When I turned up again among my fellows, like the penny which cannot be lost, they were nearly knocked dumb with astonishment. Hungry, disgusted and weary, I limped off to bed as soon as I had indicated the need of sentries throughout the night. Such a war as this made me snort with contempt.
Sometime during the night the fog disappeared, as mysteriously as it had come. I had rested badly, having been kept awake by the pain in my foot, so that I arose before morning and sat by the fire. There, after bathing the ankle in water from the spring of brine, I bound it up with strips of squirrel skin, fastened on with cord made of divided creepers. This treatment gave me much relief. The only luck I had in the accident was that the sprain was not so serious as my facial contortions (when alone) might have indicated to a keen observer.
The morning broke clear as glass; one could feel that the day meant to be hot before it finished. In our settlement we were all somewhat cross, from lack of food, myself in particular, because this game of starving us out seemed so nonsensical, and also because my relief expedition had fizzled out to such a miserable end. I began to be anxious to try results with our cunning besiegers. If they delayed the fight for the day again, I meant to carry the issue into their own headquarters, for we had to eat!
Thinking I might enrage them to the point of starting the battle, I carried the gold-nugget club from my shelter and planted it, nugget end uppermost, on our ramparts, directly in line with their camp and the mine of bombs below. Then I induced old Fatty to beat the drum, while I got up on top of the wall and paraded, somewhat after the top-loftical style of the American Indians, beating my breast with my fist, shouting derisively and pointing with maniacal glee to the gleaming club which we had taken, as a token of victory worthily won.
This bit of vanity produced an immediate effect, for a score of the fellows down in the trees appeared from the cover, sufficiently furious to suit the most exacting mind. They screamed shrilly to express their wrath, they beat the unoffending earth with their clubs, and they danced about as if the soil were hot. Nevertheless they advanced hardly as much as a stone-toss up the slope, being evidently under some powerful restraint. I executed the most aggravating evolutions, limping about on the wall, but to no apparent purpose. What was the game which the creatures played with such assurance that they could wait with this remarkable patience? I was angry to think they would not attack; I was annoyed to be obliged to admit that their warfare threatened to be subtle and effective. I hated to be starved into retreat, which would certainly be disastrous, or into a charge, down hill, against an ambush, which charge would doubtless prove to be an insupportable calamity.
“Come up, you cowards!” I bawled in a sneering tone of voice. “Lay on, you black McDuffers—we can wipe you off the map!”
My only answer was an echo of the cries I had heard the morning before, away in the jungle. This puzzled me again; it made me impatient. My Links had surged about me, wrought to a fine frenzy of excitement, eager to eat up the whole nation of Blacks—as splendid a pack of starving wolves as one could find. They also heard the cries, where the enemy appeared to be scouring through the forest, and I noted that many grew silent and worried. They reminded me of animals which have an instinct that warns them against the dangers which a human being cannot see nor feel.

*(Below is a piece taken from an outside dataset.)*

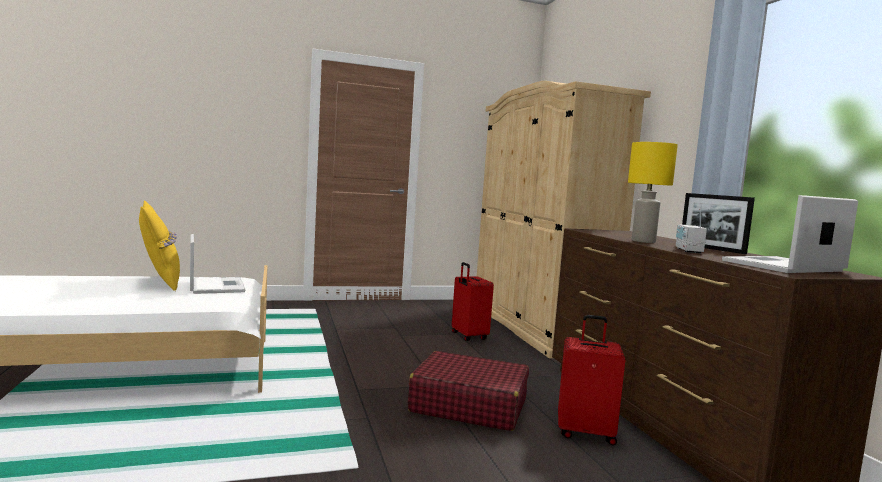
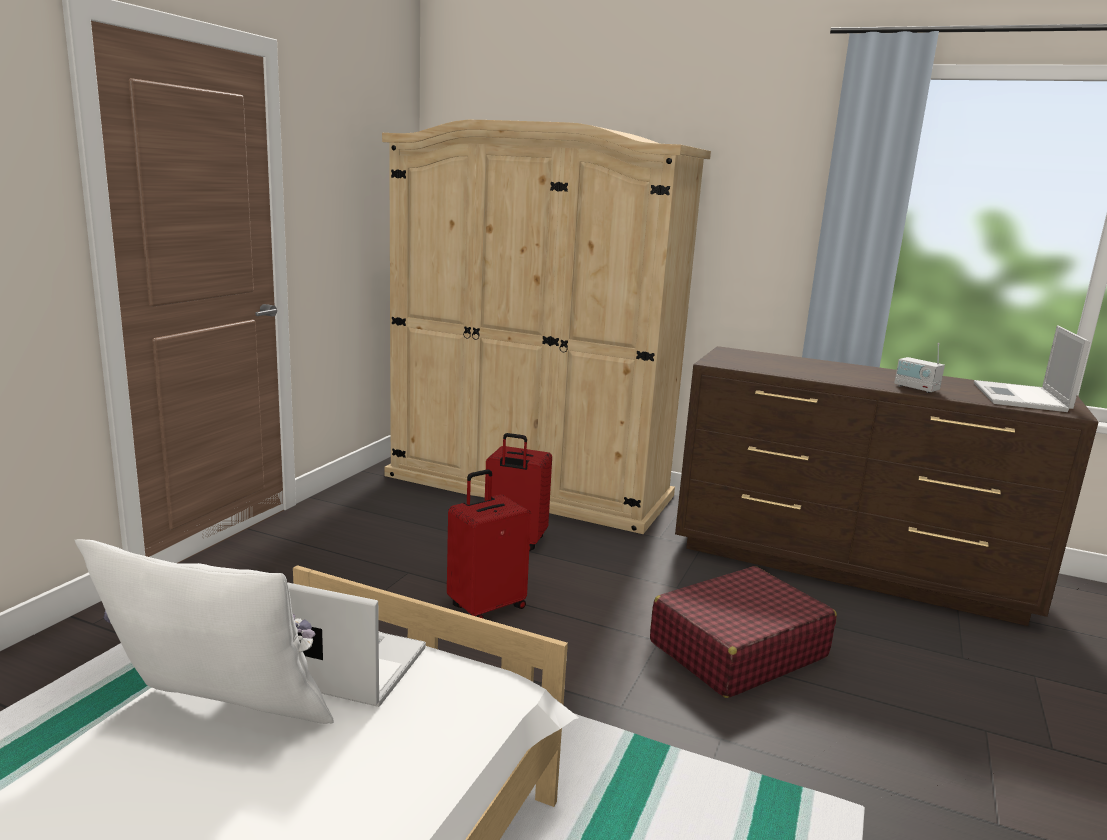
camera: 50 degrees left, 10 degrees up
yellow pillow [139,201,180,291] -> white pillow [75,539,334,724]
red suitcase [558,315,626,445] -> red suitcase moved to [447,469,531,619]
yellow table lamp [628,142,678,243] -> none
picture frame [682,193,755,254] -> none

The chief stood a little away, aloof from the others, leaning as ever on his club. What a brilliant, coruscating spot was made by the great, deadly crystal which he wielded so terribly in the fight! His mate, the indignant albino, stood beside him, eyeing myself with scorn and hatred. Her round, pink eyes were as nervous as quicksilver; her whole demeanour expressed the jealousy she nourished against me for pushing aside the chief, and the undisguised desire she felt to avenge herself for my former repudiation of her serene regard.
I gave her only a glance, and to the chief a nod of recognition. Below me little Tike was looking up in my face; near him old Fatty was standing, his quick, bright eyes upon me, his arms akimbo and the battered old skull on his head pushed aside, revealing hairless spots where, by rubbing, it had worn the growth off his leather-covered pate.
“Animals or primitive men—what are you all?” I muttered, and I shook my head and gave it up.